Activity: Lines before the one containing "left front paw: (252, 240)" are left out; return that line and all lines after it, exactly, through the end of the records below.
Records provided: Begin
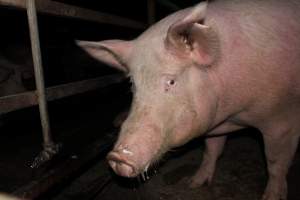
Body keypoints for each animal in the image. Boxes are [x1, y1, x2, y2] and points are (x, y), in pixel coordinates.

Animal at [78, 0, 300, 199]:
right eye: (133, 84)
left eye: (171, 81)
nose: (117, 157)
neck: (233, 116)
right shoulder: (215, 124)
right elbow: (212, 150)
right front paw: (194, 184)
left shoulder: (281, 119)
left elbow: (275, 163)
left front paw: (271, 197)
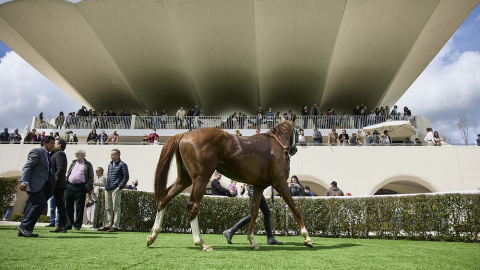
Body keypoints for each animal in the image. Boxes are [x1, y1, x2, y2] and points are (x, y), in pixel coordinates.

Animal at [144, 118, 314, 251]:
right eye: (298, 131)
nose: (294, 149)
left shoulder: (258, 186)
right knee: (192, 205)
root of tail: (184, 134)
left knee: (164, 199)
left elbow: (254, 213)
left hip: (184, 178)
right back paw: (201, 243)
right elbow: (295, 208)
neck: (275, 145)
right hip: (201, 177)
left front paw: (252, 240)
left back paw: (153, 235)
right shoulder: (280, 183)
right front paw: (307, 237)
Records provided: End
Task response:
left front paw: (252, 240)
left back paw: (153, 235)
right shoulder: (280, 183)
right front paw: (307, 237)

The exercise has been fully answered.